■ **Work required**
Return the stretch of the Ladri di Biciclette essay from "The term is" through "to the novel.", copied word for word.

With the disappearance of the concept of the actor into a transparency seemingly as natural as life itself, comes the disappearance of the set. Let us understand one another, however. De Sica’s film took a long time to prepare, and everything was as minutely planned as for a studio superproduction, which as a matter of fact, allows for last-minute improvisations, but I cannot remember a single shot in which a dramatic effect is born of the shooting script properly so called, which seems as neutral as in a Chaplin film. All the same, the numbering and titling of shots does not noticeably distinguish Ladri di Biciclette from any ordinary film. But their selection has been made with a view to raising the limpidity of the event to a maximum, while keeping the index of refraction from the style to a minimum.
This objectivity is rather different from Rossellini’s in Paisà but it belongs to the same school of aesthetics. One may criticize it on the same grounds that Gide and Martin du Garde criticized romantic prose—that it must tend in the direction of the most neutral kind of transparency. Just as the disappearance of the actor is the result of transcending a style of performance, the disappearance of the mise en scène is likewise the fruit of a dialectical progress in the style of the narrative. If the event is sufficient unto itself without the direction having to shed any further light on it by means of camera angles, purposely chosen camera positions, it is because it has reached that stage of perfect luminosity which makes it possible for an art to unmask a nature which in the end resembles it. That is why the impression made on us by Ladri di Biciclette is unfailingly that of truth.
If this supreme naturalness, the sense of events observed haphazardly as the hours roll by, is the result of an ever-present although invisible system of aesthetics, it is definitely the prior conception of the scenario which allows this to happen. Disappearance of the actor, disappearance of mise en scène? Unquestionably, but because the very principle of Ladri di Biciclette is the disappearance of a story.
The term is equivocal. I know of course that there is a story but of a different kind from those we ordinarily see on the screen. This is even the reason why De Sica could not find a producer to back him. When Roger Leenhardt in a prophetic critical statement asked years ago “if the cinema is a spectacle,” he was contrasting the dramatic cinema with the novel-like structure of the cinematic narrative. The former borrows from the theater its hidden springs. Its plot, conceived as it may be specifically for the screen, is still the alibi for an action identical in essence with the action of the classical theater. On this score the film is a spectacle like a play. But on the other hand, because of its realism and the equal treatment it gives to man and to nature the cinema is related, aesthetically speaking, to the novel.

■ **Material shown**
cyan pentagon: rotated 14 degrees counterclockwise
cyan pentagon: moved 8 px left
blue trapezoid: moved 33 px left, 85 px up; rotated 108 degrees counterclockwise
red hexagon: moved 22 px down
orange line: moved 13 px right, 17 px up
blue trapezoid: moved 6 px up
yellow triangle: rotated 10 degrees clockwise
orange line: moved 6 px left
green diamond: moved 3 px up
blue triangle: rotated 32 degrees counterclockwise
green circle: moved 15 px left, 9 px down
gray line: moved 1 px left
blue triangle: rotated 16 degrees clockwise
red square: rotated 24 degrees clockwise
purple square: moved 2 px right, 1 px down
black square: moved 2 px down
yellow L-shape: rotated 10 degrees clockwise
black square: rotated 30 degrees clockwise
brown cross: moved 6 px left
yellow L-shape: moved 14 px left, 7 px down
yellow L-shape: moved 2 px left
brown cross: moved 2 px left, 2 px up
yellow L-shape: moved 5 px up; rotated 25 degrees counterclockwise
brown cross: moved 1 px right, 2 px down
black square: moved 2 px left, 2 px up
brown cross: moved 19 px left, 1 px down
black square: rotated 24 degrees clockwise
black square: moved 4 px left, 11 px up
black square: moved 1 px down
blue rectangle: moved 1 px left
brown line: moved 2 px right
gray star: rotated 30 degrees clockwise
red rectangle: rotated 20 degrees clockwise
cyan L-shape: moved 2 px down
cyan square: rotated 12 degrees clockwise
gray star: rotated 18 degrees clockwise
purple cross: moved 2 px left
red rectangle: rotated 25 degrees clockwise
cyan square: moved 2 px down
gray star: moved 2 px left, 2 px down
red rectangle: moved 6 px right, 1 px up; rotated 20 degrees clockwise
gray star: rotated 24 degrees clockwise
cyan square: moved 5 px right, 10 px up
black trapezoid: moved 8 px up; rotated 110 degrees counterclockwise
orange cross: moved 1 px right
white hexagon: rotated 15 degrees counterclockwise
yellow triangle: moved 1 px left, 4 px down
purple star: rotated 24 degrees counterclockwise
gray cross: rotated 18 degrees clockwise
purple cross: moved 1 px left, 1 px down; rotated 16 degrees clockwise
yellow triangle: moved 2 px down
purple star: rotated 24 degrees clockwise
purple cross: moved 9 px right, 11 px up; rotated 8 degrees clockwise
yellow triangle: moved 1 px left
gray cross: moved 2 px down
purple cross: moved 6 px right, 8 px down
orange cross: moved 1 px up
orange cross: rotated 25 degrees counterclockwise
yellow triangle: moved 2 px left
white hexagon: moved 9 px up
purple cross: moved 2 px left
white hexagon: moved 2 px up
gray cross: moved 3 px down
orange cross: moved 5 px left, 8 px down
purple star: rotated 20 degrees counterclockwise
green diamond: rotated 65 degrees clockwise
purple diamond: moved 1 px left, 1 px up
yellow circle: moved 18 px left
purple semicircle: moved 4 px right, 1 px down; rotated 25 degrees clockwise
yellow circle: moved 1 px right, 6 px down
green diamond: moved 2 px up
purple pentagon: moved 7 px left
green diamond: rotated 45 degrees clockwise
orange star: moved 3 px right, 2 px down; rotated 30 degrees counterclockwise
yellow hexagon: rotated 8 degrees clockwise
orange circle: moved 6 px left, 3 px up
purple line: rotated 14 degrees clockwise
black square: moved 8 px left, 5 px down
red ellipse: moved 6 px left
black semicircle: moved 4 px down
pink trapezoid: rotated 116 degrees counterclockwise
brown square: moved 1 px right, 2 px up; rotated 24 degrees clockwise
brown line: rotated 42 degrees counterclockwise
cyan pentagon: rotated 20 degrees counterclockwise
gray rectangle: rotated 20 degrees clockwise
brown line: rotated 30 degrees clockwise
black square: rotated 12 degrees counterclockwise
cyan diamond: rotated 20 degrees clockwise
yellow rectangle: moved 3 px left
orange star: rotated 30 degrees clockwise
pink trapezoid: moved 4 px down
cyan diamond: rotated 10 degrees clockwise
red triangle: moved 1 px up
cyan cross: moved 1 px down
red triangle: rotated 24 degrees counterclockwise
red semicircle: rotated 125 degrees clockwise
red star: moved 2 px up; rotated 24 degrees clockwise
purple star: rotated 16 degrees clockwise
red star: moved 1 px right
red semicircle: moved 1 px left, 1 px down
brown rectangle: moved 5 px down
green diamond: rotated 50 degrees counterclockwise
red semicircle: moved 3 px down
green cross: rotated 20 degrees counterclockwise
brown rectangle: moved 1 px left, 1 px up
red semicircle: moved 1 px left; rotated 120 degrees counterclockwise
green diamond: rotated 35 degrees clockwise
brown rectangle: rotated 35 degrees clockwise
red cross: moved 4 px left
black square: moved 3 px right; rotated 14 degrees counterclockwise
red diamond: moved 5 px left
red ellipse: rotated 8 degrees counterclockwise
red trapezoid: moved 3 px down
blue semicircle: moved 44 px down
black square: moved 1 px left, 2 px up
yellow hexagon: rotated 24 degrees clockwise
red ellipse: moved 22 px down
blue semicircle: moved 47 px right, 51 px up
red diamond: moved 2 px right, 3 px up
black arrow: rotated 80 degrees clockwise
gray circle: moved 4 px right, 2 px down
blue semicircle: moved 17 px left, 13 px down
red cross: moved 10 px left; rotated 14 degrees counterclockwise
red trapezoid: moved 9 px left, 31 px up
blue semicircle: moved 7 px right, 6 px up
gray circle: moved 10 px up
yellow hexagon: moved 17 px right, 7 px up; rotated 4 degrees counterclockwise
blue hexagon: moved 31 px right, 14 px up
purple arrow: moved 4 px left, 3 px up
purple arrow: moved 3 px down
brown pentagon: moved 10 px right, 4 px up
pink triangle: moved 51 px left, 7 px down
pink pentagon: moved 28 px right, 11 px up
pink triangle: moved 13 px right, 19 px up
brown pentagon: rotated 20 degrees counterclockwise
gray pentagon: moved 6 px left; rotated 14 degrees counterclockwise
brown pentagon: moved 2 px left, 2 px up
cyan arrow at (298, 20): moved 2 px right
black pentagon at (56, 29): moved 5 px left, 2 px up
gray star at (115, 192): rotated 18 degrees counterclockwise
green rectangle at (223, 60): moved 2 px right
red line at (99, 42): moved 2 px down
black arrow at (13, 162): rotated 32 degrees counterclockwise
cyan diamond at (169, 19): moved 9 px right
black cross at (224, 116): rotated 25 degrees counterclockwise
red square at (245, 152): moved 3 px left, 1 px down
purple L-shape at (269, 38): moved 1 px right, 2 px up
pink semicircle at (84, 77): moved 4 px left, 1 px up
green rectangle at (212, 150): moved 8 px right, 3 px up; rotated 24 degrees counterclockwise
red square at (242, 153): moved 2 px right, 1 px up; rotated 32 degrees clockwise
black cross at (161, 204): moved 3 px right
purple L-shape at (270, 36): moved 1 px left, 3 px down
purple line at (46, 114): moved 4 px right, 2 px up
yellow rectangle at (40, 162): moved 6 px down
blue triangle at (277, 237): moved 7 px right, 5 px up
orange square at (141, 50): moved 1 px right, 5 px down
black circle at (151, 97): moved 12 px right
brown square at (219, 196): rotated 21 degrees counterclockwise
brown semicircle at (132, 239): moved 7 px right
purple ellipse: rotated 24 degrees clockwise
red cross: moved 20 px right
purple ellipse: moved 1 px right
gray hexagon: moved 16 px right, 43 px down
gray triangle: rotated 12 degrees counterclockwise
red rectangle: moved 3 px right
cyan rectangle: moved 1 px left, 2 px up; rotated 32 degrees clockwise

■ **Worked answer**
The term is equivocal. I know of course that there is a story but of a different kind from those we ordinarily see on the screen. This is even the reason why De Sica could not find a producer to back him. When Roger Leenhardt in a prophetic critical statement asked years ago “if the cinema is a spectacle,” he was contrasting the dramatic cinema with the novel-like structure of the cinematic narrative. The former borrows from the theater its hidden springs. Its plot, conceived as it may be specifically for the screen, is still the alibi for an action identical in essence with the action of the classical theater. On this score the film is a spectacle like a play. But on the other hand, because of its realism and the equal treatment it gives to man and to nature the cinema is related, aesthetically speaking, to the novel.